Accept no for an answer
If the person you ask is not willing to help out, accept it and move on. Don’t hold a grudge. Maybe the timing wasn’t right. Ask someone else, surely there is more than one that can provide the help needed.
When you ask for help, don’t impose unnecessary restrictions that make it more difficult to receive the help needed. It doesn’t matter if the drilling machine is red or blue. It doesn’t matter if there is a time difference which means that you have to get up in the middle of the night to take that Skype call. If you want help you have to be accommodating. You are the one in need of help, keep that in mind. If you make helping you out difficult, no one will be willing to do it.
The guy agreed to help us out after the weekend. He told us to call him back on Monday morning. We did, and he suggested that same evening to have a go at the holes.
Keep an open mind
When you ask for help remember to keep an open mind as to how your specific problem can be solved. Perhaps you will be suggested a completely different solution than the one you anticipated. Don’t dismiss it at once, ponder it over, perhaps it’s not such a bad idea?! Don’t let your ego stand in the way of a better solution.
The first 3 holes worked just fine. At the fourth one, even this machine hit hard ground. What was down there? Also, the fifth one was also impossible to drill deep. We didn’t dare try anymore since that might cause the drill to break. The remaining drilling went by smoothly.
Express gratitude if help is given
If help is given to you make sure to express gratitude afterward. Everyone likes the feeling of being needed and having helped someone out. Make sure you articulate the gratitude you feel, don’t assume that it’s implied. Say it both to the person helping you out and to others around you. This way you will create a helping atmosphere that will benefit everyone.
Within the hour all 14 holes were drilled, even though 2 of them were only half way, but that would have to work. We thanked the guy from the bottom of our hearts and chatted about this and that for a while. Really nice guy who doesn’t live far from us. I bet we will run into each other again.
Pay it forward
As well as expressing your gratitude in words, try to do it also with actions. Perhaps it’s not possible to return the favor to the one providing the help, instead pay it forward. Maybe there is someone else that you can help out? Sort of like a three-way apartment swap but there can be even more people involved. By giving and receiving help you will create a great surrounding where everyone will flourish.
This is very important if you are the one being asked to help out. Be grateful and humble that someone asked you for help. Someone actually thinks you are good at something! Don’t ridicule or patronize. Simply help them to the best of your ability. Or if you cannot, explain why and if possible point them in the direction of someone who can. Turn them down in a gentle way.

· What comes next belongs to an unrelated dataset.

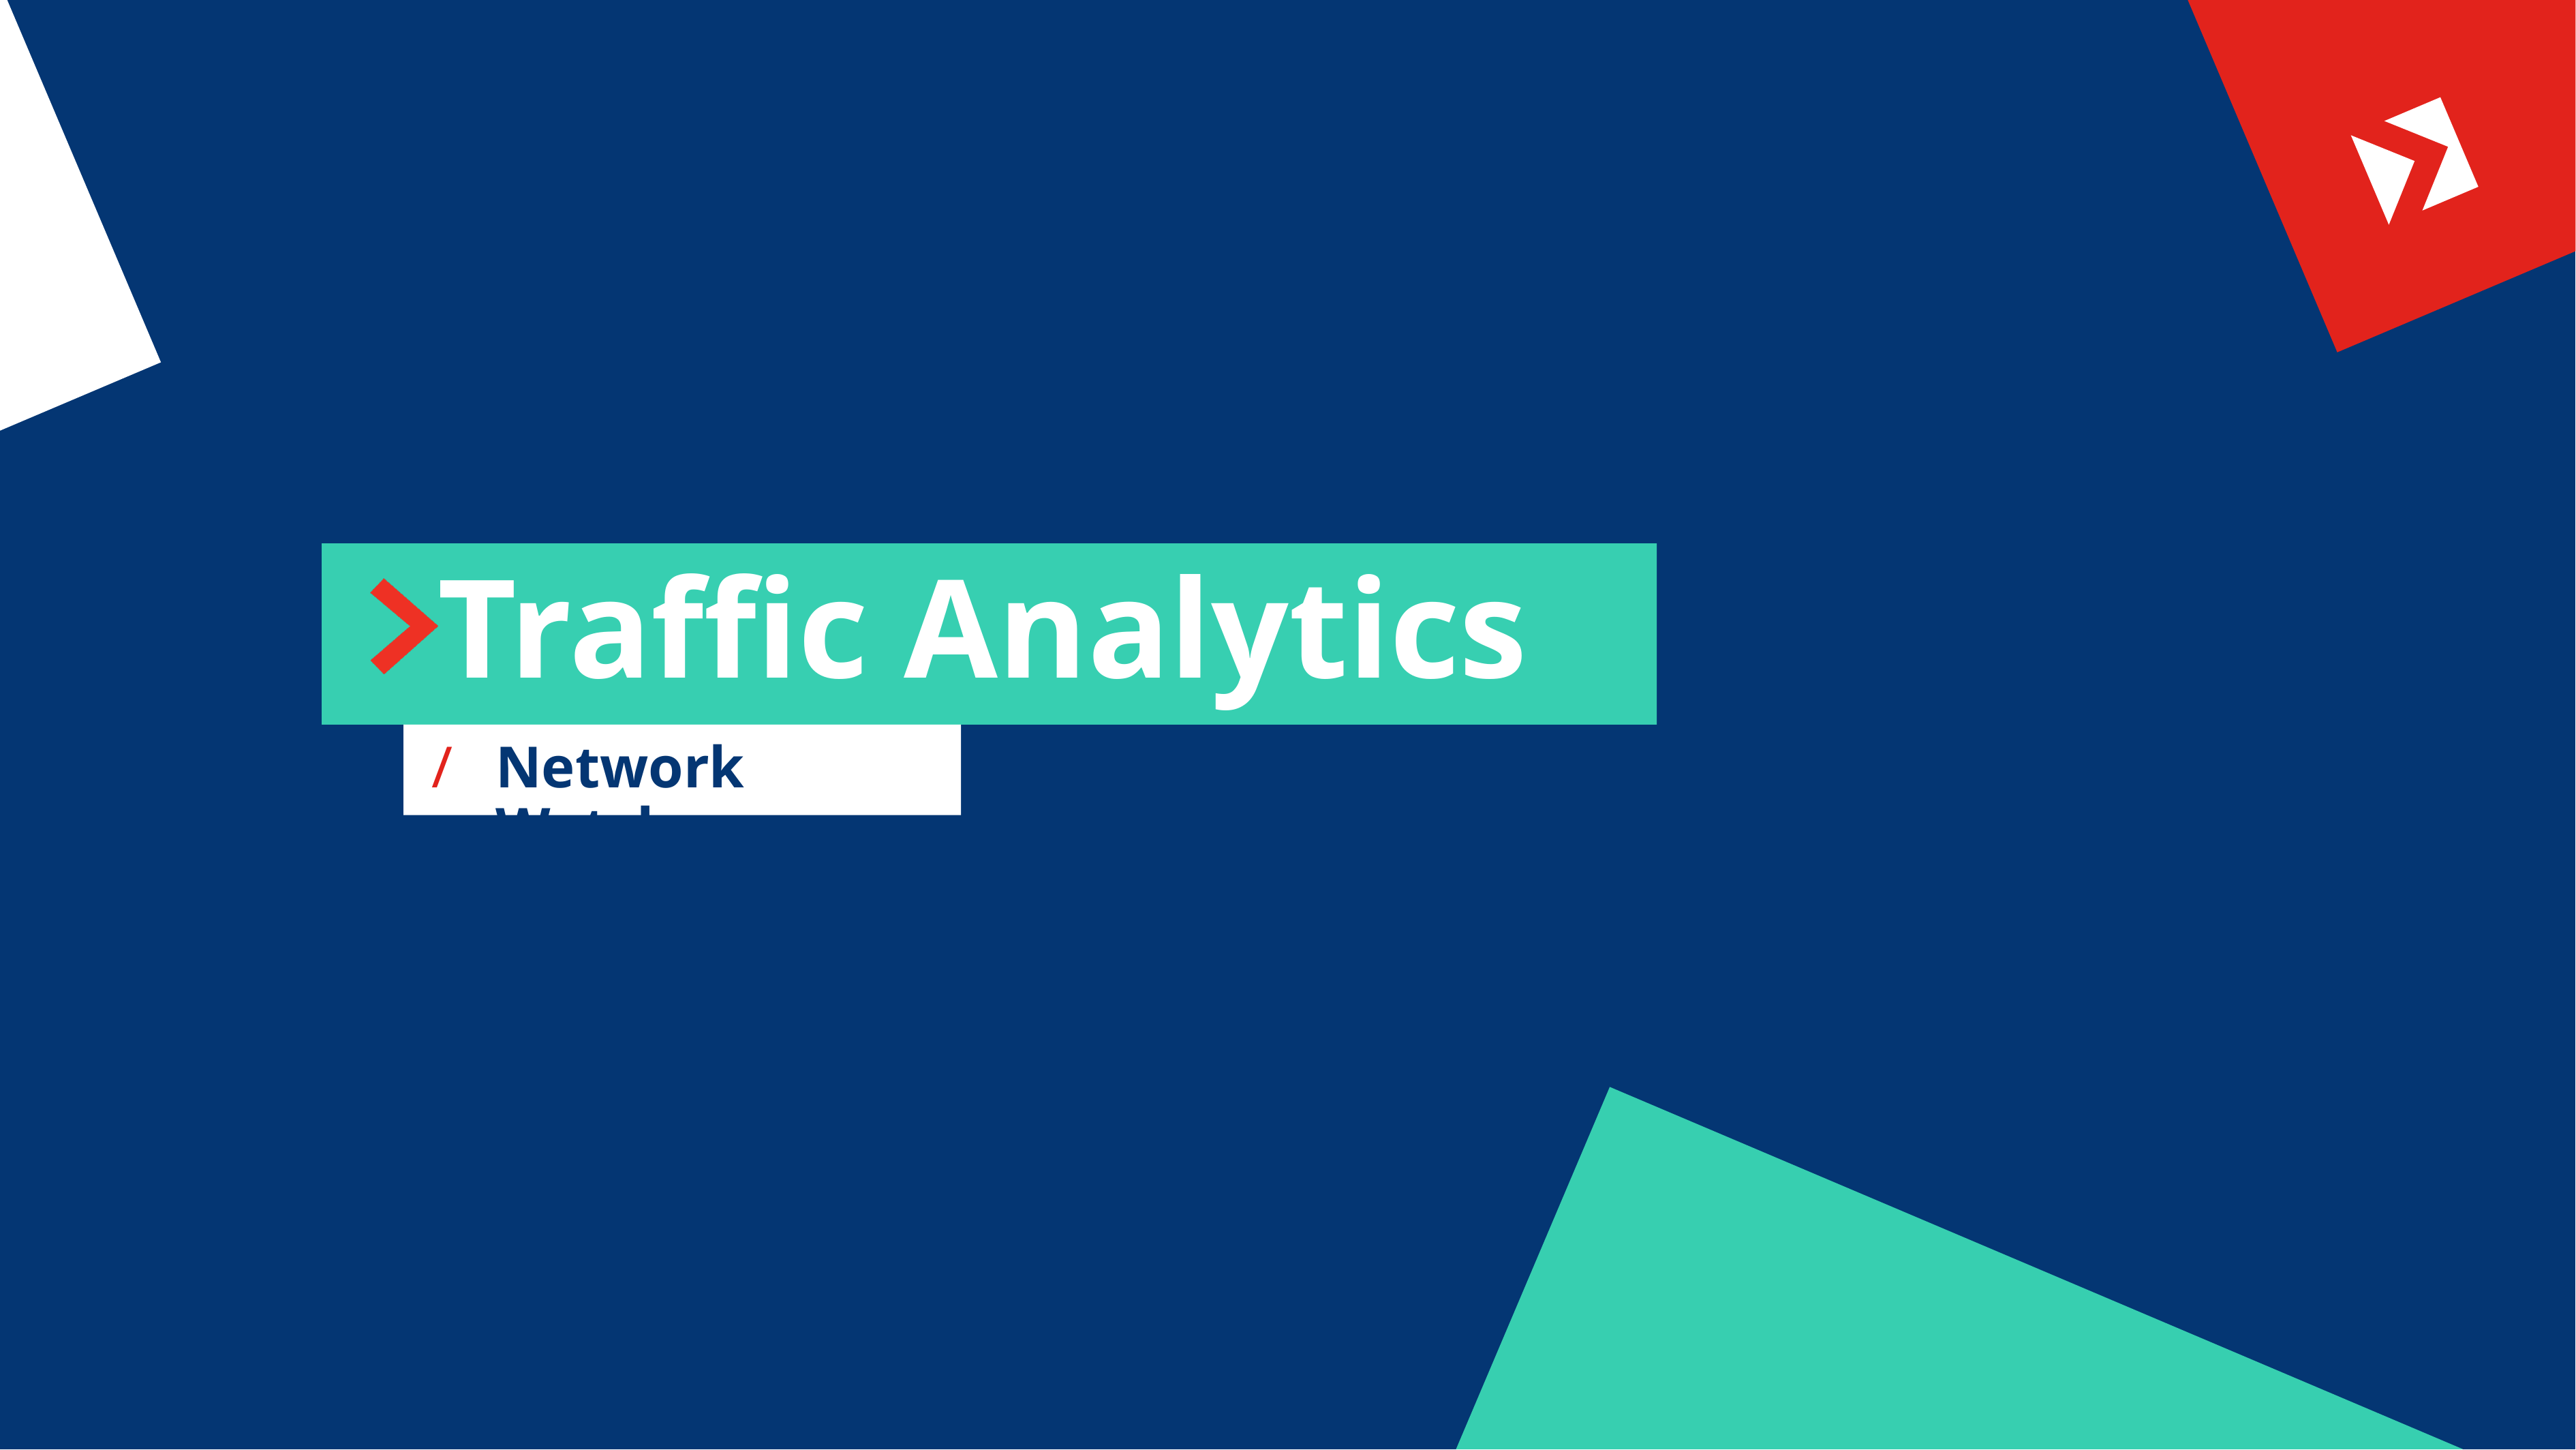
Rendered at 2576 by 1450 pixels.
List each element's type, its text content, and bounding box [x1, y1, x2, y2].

So start getting into the habit of helping people out without expecting anything in return. I guarantee you will get a kick out of it. The feeling of actually helping someone else out is great. Kind of addictive really, but this is one addiction that will not ruin your life.
Well, OK, there will always be people who only take and never give, but they will be weeded out pretty soon and everyone will get tired of them and stop helping them. Like the rating system on Airbnb, if you get bad reviews you are pretty soon out of business.
There is always someone who knows someone that you can turn to. After all, with only six degrees of separation, anyone on the planet is basically within your reach. And most people don’t mind helping out, even if it means no immediate benefit to them. Someday they might need help themselves and perhaps you or someone that you know can provide it.
As for our veranda, it’s coming along nicely. We managed to get by, even with 2 holes only halfway down. Turns out there was some unexpected concrete construction underground, probably some remains from when the house was heated with woodchips. We would never have made it without the help given. I just love power tools!